Vegetable preservation in Korean cuisine is commonly associated with kimchi-making, but there are plenty of other styles of pickles and ferments in the banchan extended universe. One of my favorites is jangajj, or soy sauce-pickled vegetables. Crunchy, salty, sweet, often spicy, and endlessly adaptable with seasonal produce, jangajji is where it’s at. And, best of all, this style of quick pickle couldn't be easier to make.
The principles of jangajji-making are simple: make a brine of soy sauce, vinegar, and sugar, bring it to a boil, pour it over crisp and sturdy raw vegetables, and then let them marinate. You can use a wide variety of vegetables, based on what’s in season and available, although jangajji is commonly made with perilla leaves, cucumbers, garlic scapes, chayote squash, moo radish, and chile peppers. My favorite version of jangajji, sold at H-Mart in plastic clamshell containers, is made with jalapeños, onion, garlic, and radish. It's a perfect combination: spicy chile, crisp sour radish, and a punch of allium from the onion and garlic. The pickling liquid is vinegary, salty-savory from soy sauce, and quite sweet because of a heavy dose of sugar.
This recipe for jangajji is an homage to my favorite supermarket pickle, with an extra savory boost from fish sauce and a more complex sweetness from maple syrup. And while the pickled vegetables are delicious, I've found the pickling brine ends up being the true reward of this very simple process, a savory elixir that can be drizzled over bowl of juk, served as a dipping sauce for pajeon or sliced raw fish, or whisked with a little sesame oil to make a dressing for salad greens.

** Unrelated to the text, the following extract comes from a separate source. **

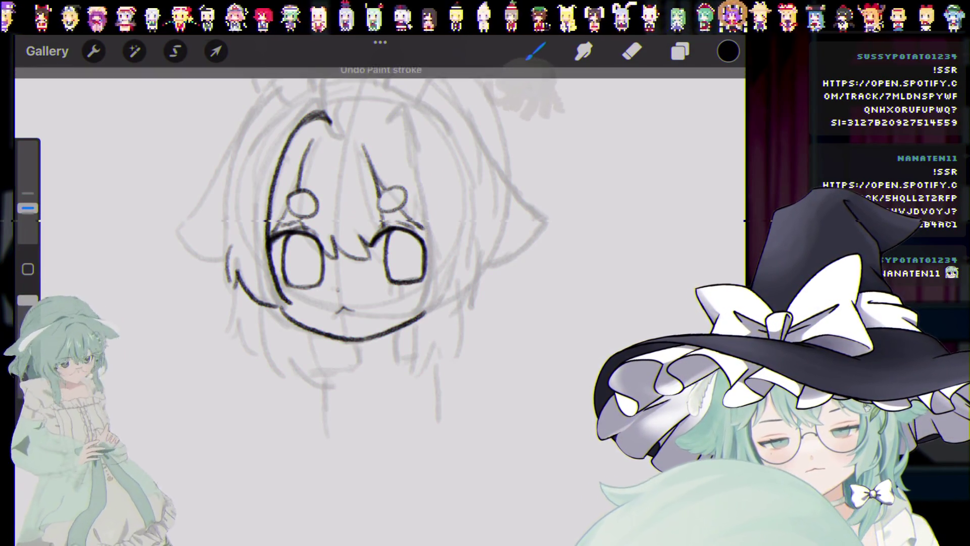
drag(432, 285, 405, 304)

When preparing this jangajji, focus on the ratio of vegetables instead of going on the hunt for a specific variety of chiles or hard-to-find fruits or vegetables. I like using equal parts sweet peppers, hot chile peppers, and sweet crunchy vegetables. In the peak of summer when farmers markets are brimming with all kinds of chile varieties, I love to mix rare lemon drop peppers with my hot chile mix, and floral aji dulces with the sweet. For spicy chiles I love jalapeños, fresnos, serranos (I wouldn’t recommend going with anything hotter), cherry bomb, and Italian long hots. For sweet peppers I love shishitos, Korean chile peppers, Jimmy Nardellos, vine sweet mini peppers, aji dulces, or even bell peppers if I can’t find anything more interesting. For crunchy vegetables, daikon or Korean moo radish, kohlrabi, chayote, Korean chamoe melon, or turnips are all great options.

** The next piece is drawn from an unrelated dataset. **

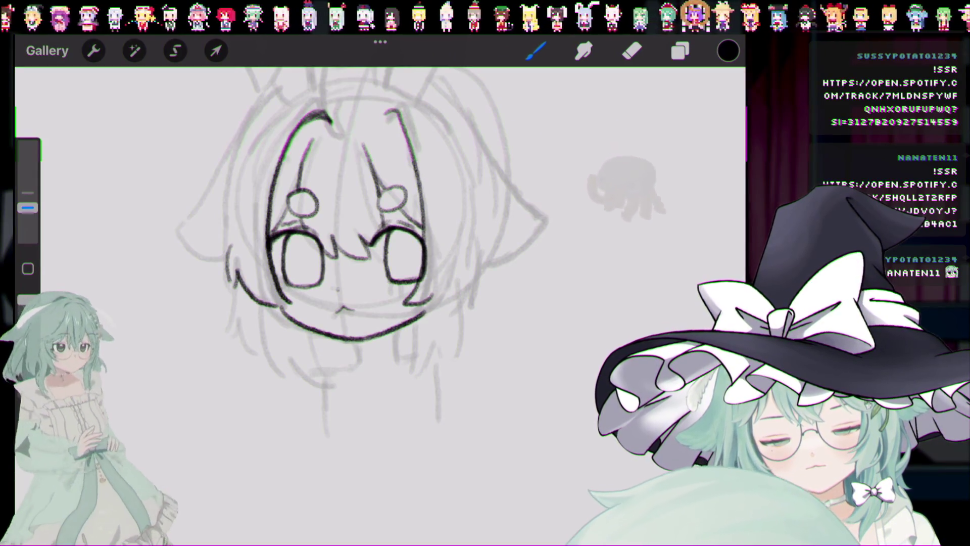
key(ctrl+z)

The jangajji possibilities are endless so get your hands on some late summer produce and have fun with it!
- 1 cup (240ml) distilled white vinegar
- 3/4 cup (180ml) soy sauce
- 1/4 cup (60ml) maple syrup
- 3 tablespoons (45ml) fish sauce
- 1/2 large yellow onion (about 5 ounces; 145g), cut into 1 1/2- to 2-inch pieces
- 6 medium garlic cloves (30g), halved lengthwise
- 4 ounces (115g) moderately hot chiles such as jalapeños or Italian long hot chiles, stemmed and sliced into 3/8-inch-thick rounds (about 1 cup)
- 4 ounces (115g) mild chiles, such as green asagi gochu Korean chiles, shishitos, or Jimmy Nardellos, stemmed and sliced into 3/8-inch-thick rounds (about 1 cup)
- 4 ounces (115g) chayote squash, kohlrabi, or daikon radish, peeled and cut into 1- by 1- by 1/2-inch pieces (about 1 cup)
In a small stainless steel saucepan, combine vinegar, soy sauce, fish sauce, maple syrup, onion, and garlic. Bring to a boil over medium-high heat, stirring occasionally to ensure maple syrup is fully incorporated into the brine. Remove from heat.
Meanwhile, pack hot chiles, mild chiles, and chayote into a heatproof, non-reactive, 2-quart container, such as a glass canning jar or Cambro container. Pour hot brine over vegetables to cover. Cover surface of brine with piece of plastic wrap or parchment paper, then place a weight on top to keep vegetables submerged. Let cool to room temperature, about 1 hour. Cover with a tight-fitting lid, and refrigerate for at least 24 hours before serving. Pickles can be refrigerated for up to 1 month.
Small stainless steel saucepan, 2-quart glass or plastic container with tight-fitting lid.
Make-Ahead and Storage
Jangajji can be refrigerated in an airtight container for up to 1 month.